When I think opera, I think high drama, deaths that last several minutes (if not hours), murder and mayhem chock-full of bravado, all carried off by people who were born to perform. I think German gluttony and Italian fury. I do not think British anything. So the thought of seeing Benjamin Britten's Albert Herring, an opera composed in and based on the lifestyle of mid-century England, didn't immediately fill me with excitement. Even though it is touted in the program as "arguably the most loved of all Britten's operas," this still wasn't enough to convince me to embrace it with open arms. In my opinion, to talk about one of Britain's best operas is a little like trying to promote Sweden's best basketball player-something doesn't quite wash. Yet despite my initial reservations, The Yale Opera's production of this Britten smash is sweet, likeable, and, at its most finely tuned moments, infectiously delightful.
The Yale Opera is affiliated with the Yale School of Music, and all the singers are current students. Visiting director Colin Graham creates a world where nothing is taken so seriously that it can't be stirred and soothed with the power of a good set of lungs. The set, designed by Paul Shortt, adds to the general air of frivolity, with lots of softly-hued pastels and carefully selected foliage. (I was a little disappointed, however, that the May Day festivities didn't involve a real May Pole). Everything comes together to create the air that we are here, first and foremost, to have fun.
The plot of this opera is, as opera plots go, cute at best. The whole town, under the head of the imperial Lady Billows, played by Lori Trustman, MUS '97, is trying to find a May Queen for Mayday. This May Queen must be, to put it tactfully, a virgo intacta, yet such a quality is severely wanting in the young women of this town, as "virgins if there be such think too little and see too much." Instead, a May King is found-Albert, played by Chad Shelton, MUS '96, a chaste, soft, ineffectual young man who is currently bemoaning the virtues that won him this dubious honor. He wants to live his own life, and with a little help from the magic of liquor, he goes off to discover himself and become a virgo intacta no longer.
I don't wish to knock a story where becoming tipsy is the key to solving all of one's problems (we are college students, after all), yet I missed some of the passion and deep human pathos which drives other operas. For instance, the sexual tension between two of the characters is established in a scene where one of the woman's most potent lines is "I've come for a piece of bestŠEnglishŠbeef." Not quite the stuff of the world's greatest love affairs.
Also, because there is no grand event which takes place (it's only a sip of rum, for God's sake), for the climax Albert instead is conveniently removed between acts two and three so the other characters can think he's dead and immediately launch into an ensemble number entitled "In the midst of life is death."
True, his mother gets to wrench her guts out and we get to hear stirring, thought-provoking lines like "a grave's a fine and private place but horribly cold," but it's ultimately a ridiculous plot device which doesn't even begin to fit with the world Britten has thus far established.

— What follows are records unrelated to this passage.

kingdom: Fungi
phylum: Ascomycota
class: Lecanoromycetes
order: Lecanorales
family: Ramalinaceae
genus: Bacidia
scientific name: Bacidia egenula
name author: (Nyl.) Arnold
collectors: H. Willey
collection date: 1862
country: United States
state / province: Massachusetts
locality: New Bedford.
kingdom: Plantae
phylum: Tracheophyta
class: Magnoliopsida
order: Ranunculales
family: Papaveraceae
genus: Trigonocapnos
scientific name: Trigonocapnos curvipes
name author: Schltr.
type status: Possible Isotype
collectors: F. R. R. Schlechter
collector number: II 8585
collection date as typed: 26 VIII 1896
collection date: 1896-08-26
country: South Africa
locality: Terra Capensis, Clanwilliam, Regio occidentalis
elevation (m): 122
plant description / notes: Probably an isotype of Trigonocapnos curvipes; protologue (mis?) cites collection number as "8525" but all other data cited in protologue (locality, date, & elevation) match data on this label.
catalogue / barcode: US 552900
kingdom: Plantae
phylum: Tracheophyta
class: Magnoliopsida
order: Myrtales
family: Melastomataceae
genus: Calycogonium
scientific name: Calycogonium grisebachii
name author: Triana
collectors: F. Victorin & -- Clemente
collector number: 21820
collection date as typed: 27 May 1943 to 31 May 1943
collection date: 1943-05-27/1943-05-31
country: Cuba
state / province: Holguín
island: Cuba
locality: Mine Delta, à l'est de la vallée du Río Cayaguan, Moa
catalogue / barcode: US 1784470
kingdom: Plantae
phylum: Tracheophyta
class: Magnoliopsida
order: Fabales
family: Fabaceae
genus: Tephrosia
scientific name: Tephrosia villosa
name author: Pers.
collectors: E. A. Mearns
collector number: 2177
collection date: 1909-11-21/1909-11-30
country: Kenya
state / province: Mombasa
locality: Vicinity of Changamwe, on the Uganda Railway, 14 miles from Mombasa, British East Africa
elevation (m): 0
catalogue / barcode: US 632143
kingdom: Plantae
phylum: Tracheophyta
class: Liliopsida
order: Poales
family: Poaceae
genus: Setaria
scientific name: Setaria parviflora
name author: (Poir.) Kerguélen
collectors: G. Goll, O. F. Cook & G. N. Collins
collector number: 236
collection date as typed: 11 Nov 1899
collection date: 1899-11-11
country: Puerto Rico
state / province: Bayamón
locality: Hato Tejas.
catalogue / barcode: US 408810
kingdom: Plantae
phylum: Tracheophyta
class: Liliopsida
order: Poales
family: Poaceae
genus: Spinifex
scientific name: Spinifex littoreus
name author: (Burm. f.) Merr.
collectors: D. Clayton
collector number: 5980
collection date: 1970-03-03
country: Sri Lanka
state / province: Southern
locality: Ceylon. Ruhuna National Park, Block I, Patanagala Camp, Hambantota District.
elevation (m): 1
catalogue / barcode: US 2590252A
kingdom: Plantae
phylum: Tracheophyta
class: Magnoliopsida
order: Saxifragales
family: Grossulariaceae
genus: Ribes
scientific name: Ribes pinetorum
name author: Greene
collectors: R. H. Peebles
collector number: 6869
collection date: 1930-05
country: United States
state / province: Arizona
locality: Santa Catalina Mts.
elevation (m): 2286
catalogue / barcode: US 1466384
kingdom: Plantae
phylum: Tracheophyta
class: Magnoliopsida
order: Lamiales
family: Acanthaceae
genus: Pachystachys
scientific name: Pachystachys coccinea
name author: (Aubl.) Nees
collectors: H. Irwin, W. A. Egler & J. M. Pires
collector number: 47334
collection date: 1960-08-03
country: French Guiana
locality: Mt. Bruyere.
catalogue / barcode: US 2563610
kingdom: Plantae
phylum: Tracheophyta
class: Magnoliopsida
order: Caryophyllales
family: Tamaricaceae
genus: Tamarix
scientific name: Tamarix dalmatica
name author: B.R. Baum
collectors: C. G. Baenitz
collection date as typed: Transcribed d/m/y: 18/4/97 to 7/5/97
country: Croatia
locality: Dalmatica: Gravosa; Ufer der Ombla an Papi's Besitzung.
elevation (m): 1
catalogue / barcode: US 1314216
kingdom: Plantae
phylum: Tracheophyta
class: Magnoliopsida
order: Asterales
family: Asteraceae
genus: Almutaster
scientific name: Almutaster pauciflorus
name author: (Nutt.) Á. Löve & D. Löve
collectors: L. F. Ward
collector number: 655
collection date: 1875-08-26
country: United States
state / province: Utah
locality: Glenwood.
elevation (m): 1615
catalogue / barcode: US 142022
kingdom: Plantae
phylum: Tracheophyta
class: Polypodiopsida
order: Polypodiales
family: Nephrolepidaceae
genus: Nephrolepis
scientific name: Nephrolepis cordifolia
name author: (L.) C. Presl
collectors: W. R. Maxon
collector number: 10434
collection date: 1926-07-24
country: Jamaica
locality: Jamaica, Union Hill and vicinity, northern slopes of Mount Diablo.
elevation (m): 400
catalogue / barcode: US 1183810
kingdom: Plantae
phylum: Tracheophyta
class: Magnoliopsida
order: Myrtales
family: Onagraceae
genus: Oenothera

I didn't get the sense from a single actor on stage that they hadn't all read the program notes just like me and weren't well clued in that Albert's reappearance was only a few scenes away.
The actors who are most effective in their roles are the ones who seem to be having the most fun on stage. Sid, another town friend of Albert's played by Robert Gardner, creates mischief vocally and physically with dash and aplomb. Albert's mother, played by Monica Bellner, MUS '97, is the only one who rides the full emotion of her character; every comment she makes is taken right to the heart. Miss Wordsworth, played by Heather Buck, MUS '96, has a perkiness and unflappability that grows on you. Albert himself is wonderful, so fluidly performed and sung that I too wanted to knock back a few and get to know my real self.
The staging allows the characters to sweep and parade around the space with utmost ease; the only times it felt burdensome was the choice to get over the two larger, non-active lumps by placing them around a table. This could have been made up for if these times had been used to showcase the singing talent; unfortunately, none of the actors has yet reached the point in their training where they can really vocally command a space as large as the Shubert with only a few floor mikes several feet away. The last opera I saw circumvented this problem by miking each individual singer, a slight cheat which worked, but probably would have marred the visuality of this production.
I still am hesitant about the idea of British opera. There is something irrevocably unsettling about this juxtaposition. However, it's certainly not a prejudice I hold too close to my heart, and I was more than willing to have the Yale Opera challenge and disprove some of my less than virtuous beliefs.